È come scavare per anni nei cunicoli bui di una miniera per poi trovare un tesoro di pietre preziose. È questo quello che ha scoperto un gruppo di astronomi guidati da Hakim Atek: grazie al telescopio orbitante di NASA/ESA Hubble i ricercatori hanno rilevato che le drammatiche esplosioni nelle galassie nane hanno svolto un ruolo più importante del previsto nei primi anni di storia dell’Universo. Come è noto ci sono migliaia e migliaia di galassie che sono ancora altamente attive, ma la maggior parte delle stelle che possiamo osservare nel cielo notturno si sono formate tra i 2 e i 6 miliardi di anni dopo il Big Bang. Studiare questa fase iniziale dell’evoluzione dell’Universo è la chiave per comprendere a pieno come le galassie siano cresciute ed evolute.
In questo recente studio è stato utilizzata la Wide Field Camera 3 (WFC3) montata su Hubble che ha permesso agli astronomi di fare un grande passo avanti nello studio del ruolo che hanno avuto le galassie nane in quell’era.
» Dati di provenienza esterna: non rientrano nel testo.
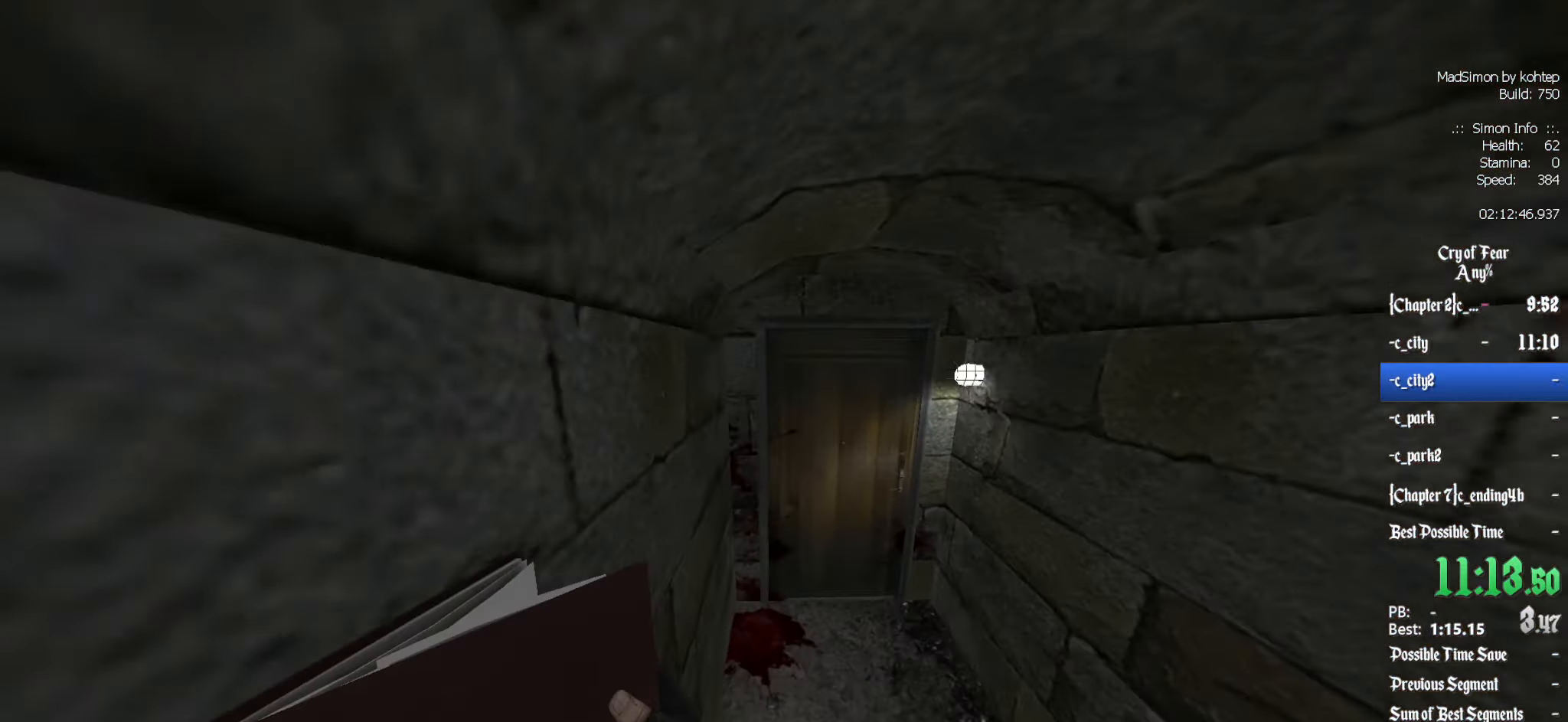
{"keys": [], "mouse": [], "events": [[183, "e", "down"], [233, "e", "up"], [383, "ctrl", "up"]]}
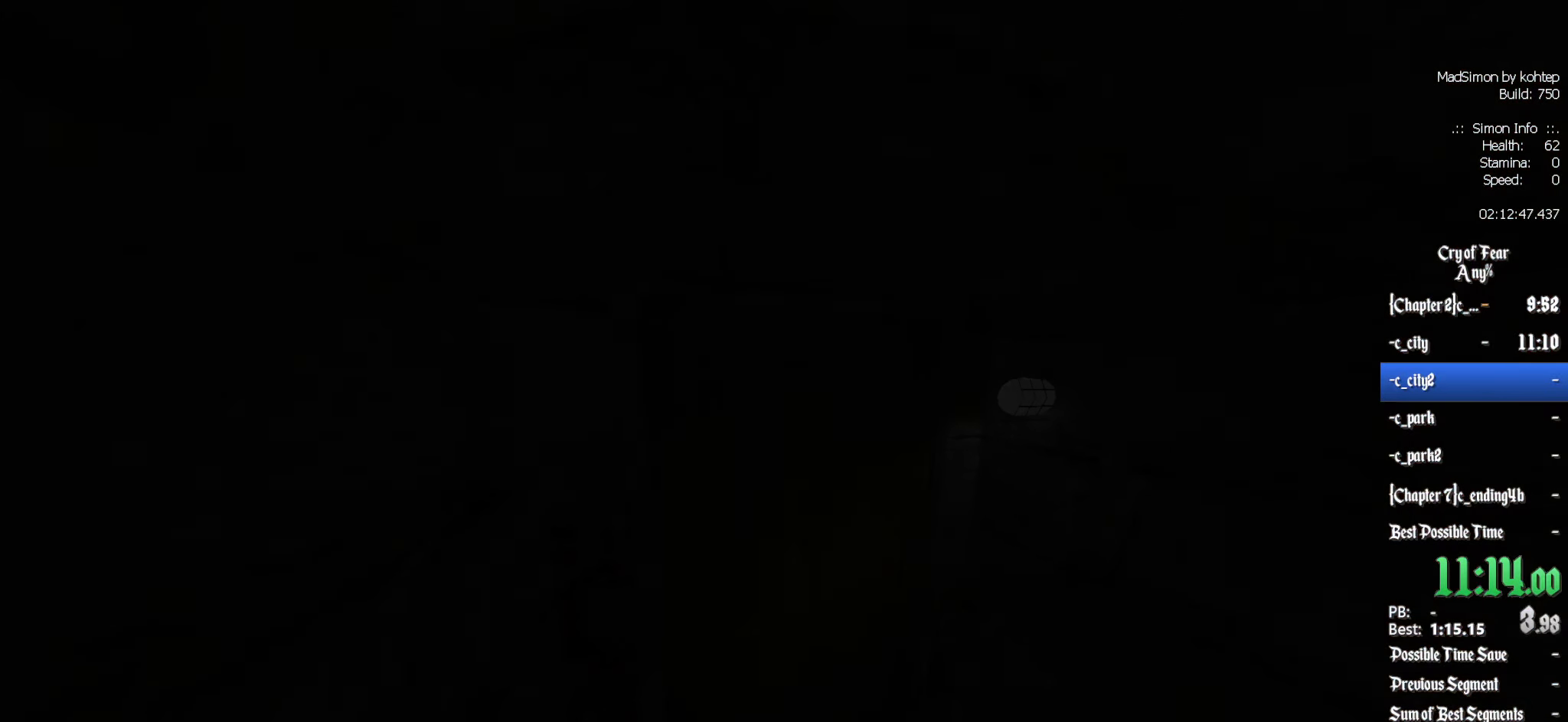
{"keys": [], "mouse": [], "events": []}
In particolare è stato analizzato un circoscritto campione di galassie starburst, che producono stelle a un ritmo forsennato, di gran lunga superiore rispetto a galassie “normali”. Studi precedenti si erano focalizzati nell’analisi di galassie di masse sicuramente più considerevoli, lasciando dietro l’innumerevole quantità di galassie nane che già esistevano nelle prime fasi dell’Universo. In passato, però, non è stato semplice studiarle, anzi è stato impossibile. Quello che si poteva fare con le strumentazioni esistenti qualche anno fa era osservare piccole galassie molto vicine a noi o grandi galassie anche molto lontane dal nostro Sistema solare.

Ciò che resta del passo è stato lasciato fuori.